Diese Werte sowie das Verhältnis der beiden zueinander lässt Rückschlüsse zu, ob die wachsenden Tiere genügend Knochen aufbauen oder sich in einer Mangelsituation befinden. Bei letzerem wird nicht genug Knorpel in Knochen umgewandelt. Bei wachsenden Schweinen sollte OC hoch und CTx niedrig sein. Bei den untersuchten Mastläufern waren die Ergebnisse von OC zu niedrig und von CTx zu hoch. Somit wiesen die Laborergebnisse auf knochenabbauende Prozesse hin, was ebenfalls die Verdachtsdiagnose unterstrich.
Ferkelfütterung angepasst
Aufgrund der Laborergebnisse wurde die Fütterung in der Ferkelaufzucht angepasst. Neben einer Korrektur des Calciumgehaltes wurde auch die Versorgung mit Vitamin D3, das eine zentrale Rolle bei der Regulierung des Calcium-Stoffwechsels spielt, geändert. Vitamin D3, wird unter UV-Strahlung in der Haut gebildet oder muss alternativ über das Futter zugeführt werden.

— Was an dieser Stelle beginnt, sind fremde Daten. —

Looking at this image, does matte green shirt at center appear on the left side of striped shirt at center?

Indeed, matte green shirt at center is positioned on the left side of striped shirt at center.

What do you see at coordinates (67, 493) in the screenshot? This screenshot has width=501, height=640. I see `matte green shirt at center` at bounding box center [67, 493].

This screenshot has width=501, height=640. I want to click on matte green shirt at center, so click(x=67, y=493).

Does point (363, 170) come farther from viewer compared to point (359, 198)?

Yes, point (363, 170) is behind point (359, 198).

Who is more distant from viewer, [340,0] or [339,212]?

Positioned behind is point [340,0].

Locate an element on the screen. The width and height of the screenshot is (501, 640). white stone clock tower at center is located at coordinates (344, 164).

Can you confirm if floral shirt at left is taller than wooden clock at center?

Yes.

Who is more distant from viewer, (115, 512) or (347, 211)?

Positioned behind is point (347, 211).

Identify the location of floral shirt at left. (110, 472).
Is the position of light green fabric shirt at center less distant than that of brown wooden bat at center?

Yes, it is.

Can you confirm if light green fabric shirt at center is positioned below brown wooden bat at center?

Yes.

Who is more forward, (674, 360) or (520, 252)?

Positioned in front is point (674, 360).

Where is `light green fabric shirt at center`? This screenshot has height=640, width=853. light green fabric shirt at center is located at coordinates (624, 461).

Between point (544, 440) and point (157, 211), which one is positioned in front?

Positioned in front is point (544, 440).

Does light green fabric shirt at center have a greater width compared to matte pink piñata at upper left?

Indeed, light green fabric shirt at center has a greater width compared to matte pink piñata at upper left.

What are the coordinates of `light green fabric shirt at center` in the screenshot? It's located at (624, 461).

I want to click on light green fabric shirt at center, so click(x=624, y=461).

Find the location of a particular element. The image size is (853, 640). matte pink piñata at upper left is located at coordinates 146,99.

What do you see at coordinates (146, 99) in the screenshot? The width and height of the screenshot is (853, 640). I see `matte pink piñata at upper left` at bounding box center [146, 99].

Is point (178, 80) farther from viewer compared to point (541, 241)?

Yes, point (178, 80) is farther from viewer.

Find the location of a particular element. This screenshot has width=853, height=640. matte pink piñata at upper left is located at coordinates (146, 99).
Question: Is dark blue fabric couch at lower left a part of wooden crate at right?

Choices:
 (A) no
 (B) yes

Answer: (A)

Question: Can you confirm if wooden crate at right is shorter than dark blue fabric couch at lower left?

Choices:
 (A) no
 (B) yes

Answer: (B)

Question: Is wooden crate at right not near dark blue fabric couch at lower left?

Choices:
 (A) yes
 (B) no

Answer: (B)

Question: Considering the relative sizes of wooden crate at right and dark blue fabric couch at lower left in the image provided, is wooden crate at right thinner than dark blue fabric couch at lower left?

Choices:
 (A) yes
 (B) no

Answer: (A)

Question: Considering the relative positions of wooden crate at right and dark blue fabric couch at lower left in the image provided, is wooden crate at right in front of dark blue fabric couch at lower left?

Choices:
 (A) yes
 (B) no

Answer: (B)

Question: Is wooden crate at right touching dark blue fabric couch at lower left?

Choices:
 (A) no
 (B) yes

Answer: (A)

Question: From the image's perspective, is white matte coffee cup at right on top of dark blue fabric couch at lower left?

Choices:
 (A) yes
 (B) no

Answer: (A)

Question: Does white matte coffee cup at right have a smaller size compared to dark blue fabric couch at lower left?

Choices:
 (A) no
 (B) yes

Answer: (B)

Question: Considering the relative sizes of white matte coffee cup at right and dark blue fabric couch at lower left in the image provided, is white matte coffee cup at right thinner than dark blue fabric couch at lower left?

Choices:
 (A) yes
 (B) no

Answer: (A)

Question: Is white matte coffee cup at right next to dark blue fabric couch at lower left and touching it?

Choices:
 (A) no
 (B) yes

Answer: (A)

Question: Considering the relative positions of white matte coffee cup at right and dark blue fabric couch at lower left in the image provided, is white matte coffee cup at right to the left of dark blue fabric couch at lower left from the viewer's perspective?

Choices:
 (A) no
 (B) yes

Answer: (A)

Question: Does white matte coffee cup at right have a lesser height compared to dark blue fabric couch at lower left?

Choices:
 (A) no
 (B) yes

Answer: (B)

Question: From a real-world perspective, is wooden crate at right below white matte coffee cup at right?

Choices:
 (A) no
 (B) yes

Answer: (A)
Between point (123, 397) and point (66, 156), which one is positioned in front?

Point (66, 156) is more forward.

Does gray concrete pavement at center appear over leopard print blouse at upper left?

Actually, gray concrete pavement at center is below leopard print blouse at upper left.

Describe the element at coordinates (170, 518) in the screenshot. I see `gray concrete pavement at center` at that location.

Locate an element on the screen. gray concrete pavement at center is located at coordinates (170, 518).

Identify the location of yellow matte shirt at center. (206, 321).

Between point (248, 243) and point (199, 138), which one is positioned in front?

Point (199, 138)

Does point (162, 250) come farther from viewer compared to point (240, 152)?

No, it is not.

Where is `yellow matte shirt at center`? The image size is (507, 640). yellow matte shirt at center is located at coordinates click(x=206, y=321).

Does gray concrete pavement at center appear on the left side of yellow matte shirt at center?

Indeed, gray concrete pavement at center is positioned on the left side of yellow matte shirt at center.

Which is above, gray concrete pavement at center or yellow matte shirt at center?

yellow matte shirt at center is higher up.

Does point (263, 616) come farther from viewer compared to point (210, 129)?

In der Ferkelaufzucht wurde von einer Zugabe von Vitamin D3 auf die Fütterung von Calcidiol umgestellt. Dabei handelt es sich um die biologisch aktive Form des Vitamin D3, das normalerweise in der Leber gebildet wird. Durch die Zugabe wird dieser Schritt umgangen, der Stoffwechsel entlastet und das Vitamin D3 besser verfügbar gemacht. Die Optimierung der Fütterung in der Ferkelaufzucht hat dazu geführt, dass in der Mast keine Fundamentprobleme mehr aufgetreten sind.